The number of one and two-year-old models available for resale had dropped due to a decline in new vehicle sales in 2009 and 2010.
"At the same time, the fall in the rate of new-car inflation from more than 10 percent in 2009 to less than five percent in 2010 and the first half of 2011, has resulted in a narrowing of the price gap between new and used cars."
The ratio of used to new cars financed dropped from 1.95 used for every new car financed in the first quarter of 2011, to just 1.63 used to new financed.
However, the number of used vehicles financed in the second quarter of 2011 was up 24 percent from the previous quarter. According to the index, new and used-car inflation was slower than in the second quarter.

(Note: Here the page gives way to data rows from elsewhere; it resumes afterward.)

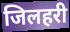
जिलहरी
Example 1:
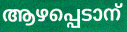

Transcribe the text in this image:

ആഴപ്പെടാന്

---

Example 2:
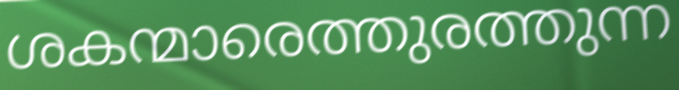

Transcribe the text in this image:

ശകന്മാരെത്തുരത്തുന്ന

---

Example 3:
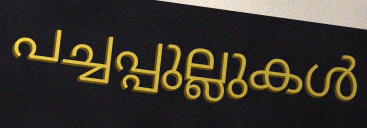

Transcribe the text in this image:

പച്ചപ്പുല്ലുകൾ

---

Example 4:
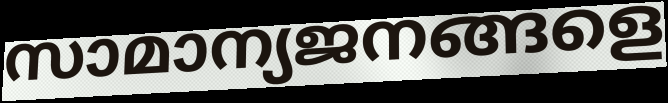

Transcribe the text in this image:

സാമാന്യജനങ്ങളെ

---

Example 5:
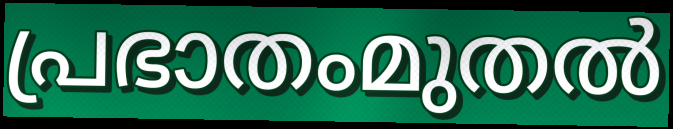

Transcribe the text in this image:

പ്രഭാതംമുതൽ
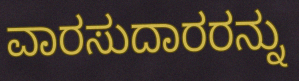
ವಾರಸುದಾರರನ್ನು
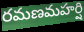
రమణమహర్షి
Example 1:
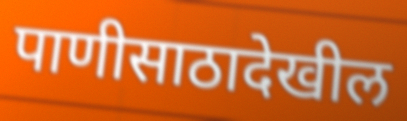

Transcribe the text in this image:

पाणीसाठादेखील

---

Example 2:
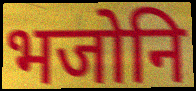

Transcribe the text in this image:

भजोनि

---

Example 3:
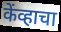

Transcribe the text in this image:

केंव्हाचा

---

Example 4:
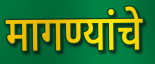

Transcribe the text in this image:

मागण्यांचे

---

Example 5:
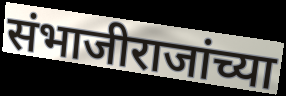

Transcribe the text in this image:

संभाजीराजांच्या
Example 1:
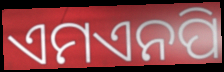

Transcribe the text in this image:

ଏମଏନପି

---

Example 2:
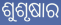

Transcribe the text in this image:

ଶୁଶୃଷାର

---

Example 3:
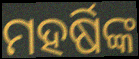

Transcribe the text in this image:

ମହର୍ଷିଙ୍କ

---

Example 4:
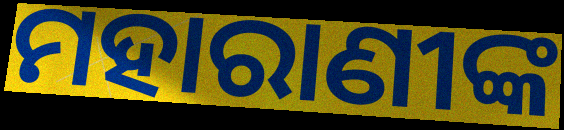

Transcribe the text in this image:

ମହାରାଣୀଙ୍କ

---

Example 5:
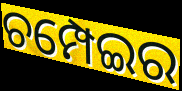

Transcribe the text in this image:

ଚମ୍ପେଇର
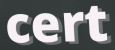
cert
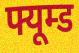
फ्यूम्ड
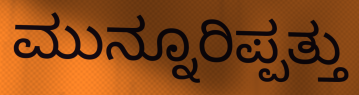
ಮುನ್ನೂರಿಪ್ಪತ್ತು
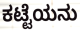
ಕಟ್ಟೆಯನು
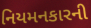
નિયમનકારની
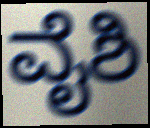
ವೈಶಿ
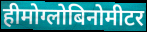
हीमोग्लोबिनोमीटर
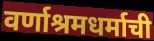
वर्णाश्रमधर्माची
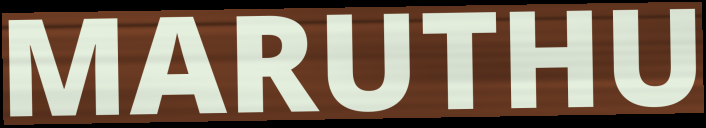
MARUTHU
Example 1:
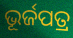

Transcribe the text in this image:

ଭୂର୍ଜପତ୍ର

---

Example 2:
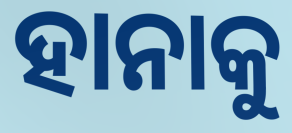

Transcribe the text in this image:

ହାନାକୁ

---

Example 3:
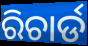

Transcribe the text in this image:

ରିଚାର୍ଡ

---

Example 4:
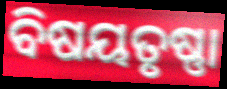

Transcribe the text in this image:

ବିଷୟତୃଷ୍ଣା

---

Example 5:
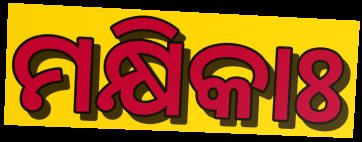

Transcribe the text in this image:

ମକ୍ଷିକାଃ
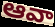
ఆవా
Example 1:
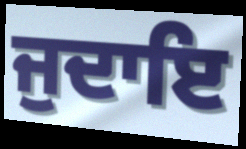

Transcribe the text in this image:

ਜੁਦਾਇ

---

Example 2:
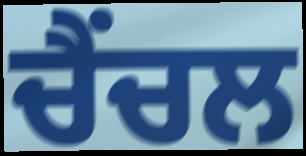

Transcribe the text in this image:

ਚੈਂਚਲ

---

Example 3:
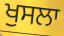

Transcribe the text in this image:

The index, which measures the year-on-year price increases of a market-weighted basket of new and used vehicles, shows new-car inflation at four percent for the second quarter. That was higher than the rate of 3.7 percent in the first quarter.
Used-car inflation slowed from 3.4 in the first quarter to 3.1 percent.
"It's the slowest rate of increase since 2009 when used-car price deflation was a regular occurrence."
Both new and used inflation was lower than consumer price inflation which was 4.6 percent in May up from 4.2 percent in April.
Von Höne said the disruption of the Japanese vehicle manufacturing sector following the earthquakes and tsunami in March had no effect on new vehicle sales or pricing in South Africa.
"There have been some delays in component availability, which affected local manufacturers' ability to produce new vehicles, but this situation is not expected to continue for much longer," he said.